Polar Vortex Unleashed

I don’t know what it is with old people and the weather, but it seems that it’s a matter of great concern and considerable interest to them.  Bill and I went to Wal-Mart a couple of weeks ago and we overheard three different conversations going on between assorted seniors in various parts of the store and they were all discussing the weather.  It was either about the unseasonable warm weather here in Phoenix, the unseasonable cold weather back east or dire predictions of even more unseasonable temperatures looming in 2014.

Mom is no exception to this phenomena.  In her case, however, weather central is not Arizona but Michigan, where she was born and lived up until the early eighties when she moved here.  When there are tornados somewhere in the central plains, she’s convinced they will move rapidly north into Michigan and urges me to call my brothers to warn them.  To this I usually reply, “Mom, they’re 60-year-old grown men.  I think they can watch local weather and move to a safe place if they have to.”

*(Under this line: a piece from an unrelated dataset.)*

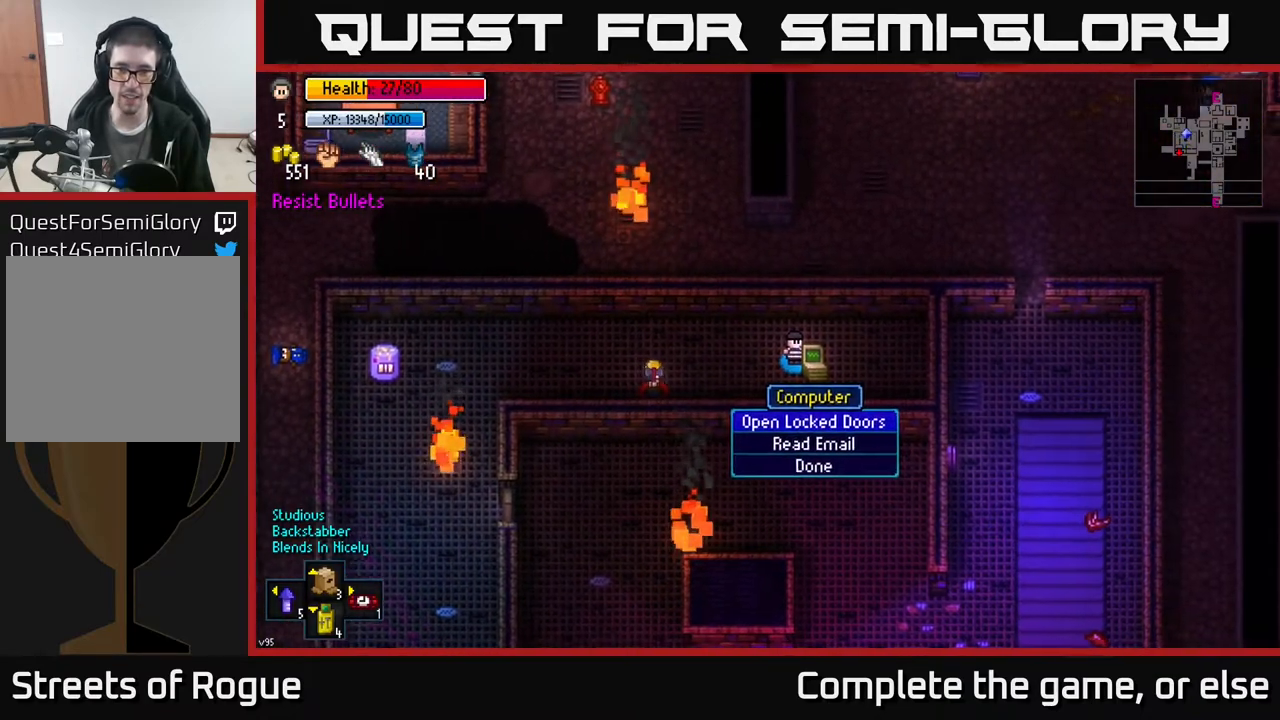
{"buttons": [], "left_stick": "up-right", "right_stick": "center", "events": [[100, "A", "down"], [183, "left_stick", "up"], [217, "A", "up"], [433, "left_stick", "up-right"]]}
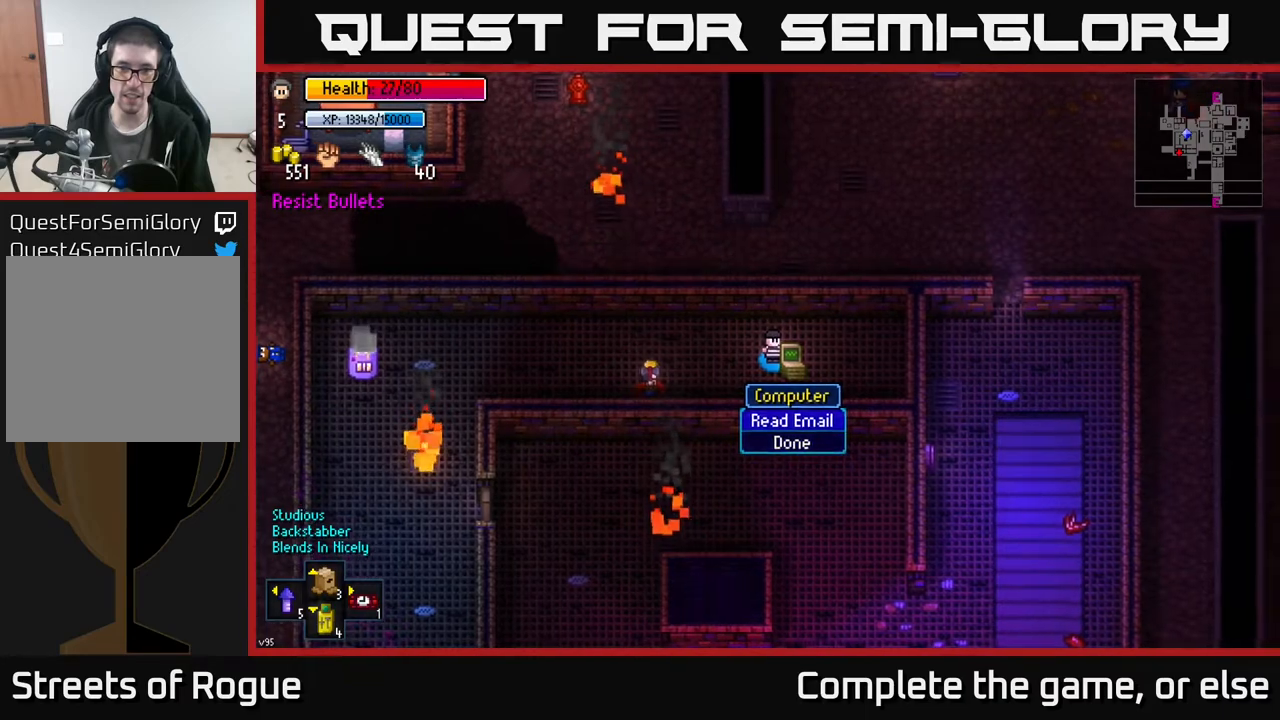
{"buttons": ["B"], "left_stick": "center", "right_stick": "center", "events": [[167, "left_stick", "center"], [483, "B", "down"]]}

If there are torrential rains and flooding in the mid-west, she’s sure that the entire thumb area of Michigan will be consumed and renamed as another Great Lake.  Or worse, break off and become part of Canada.

The repeated winter blasts along the east coast caused her major consternation.  With each report of icy roads, blowing snow and traffic jams in the south, she worried that the storms would defy the rules of both meteorology and nature by making an abrupt U-turn, back tracking west and then traveling north, up I-75 and descending with a fury upon her beloved Michigan.

During the news, along with the latest updates of ice, sleet and snow travelling up the eastern seaboard, came the inevitable assortment of videos showing swirling white flakes, clogged roadways, abandoned vehicles and overworked snow plows as the storms moved steadily, and with seemingly malicious intent, from Georgia, up the coast to New York and beyond.

“Have you talked to your brothers about this?” she asked me as she nervously watched a video feed of snow swirling through Times Square on the six o’clock news.

“About what?” I asked as I placed her dinner on her lap tray.

“This storm,” she replied.  “It could go to Michigan, you know.”

“Only if it decides to go backwards, which is not only doubtful, but also pretty much impossible,” I responded, heading back into the kitchen.

“Maybe not,” she argued.  “The wind could change and push it toward Michigan.”

“Mom, the only way it would move from New York to Detroit is if it went through a worm hole.”

“Well that just doesn’t make sense,” she huffed. “What’s a wormhole got to do with anything?”

“You don’t know what a wormhole is, do you?” I asked from the kitchen doorway.

“Yes I do.  It’s the holes they make in the dirt.  You know, like in a garden.”

“No, it’s a… .  Oh, never mind, you’re right.  Garden holes.  The point is, the weather system won’t move backwards.  Jim and Dave are safe.”

“If you say so.  But stranger things have happen,” she grumbled.

“Yeah, they have.  And it’s mostly right there in the living room,” I muttered.



2 Comments on “Polar Vortex Unleashed”

  1. penpusherpen says:

    Oooo shall look at wormholes in the garden with more respect now. mayhap I’ll be transported. 🙂 … ‘malicious intent’, ah that made me laugh, then again, as your mum says, stranger things have happened… and you have the patience of a saint, xx

  2. Patt says:

    Thank you, but don’t nominate me for sainthood yet. Some days my patience is as thin as the silken threads from a different kind of worm – one that doesn’t create garden wormholes.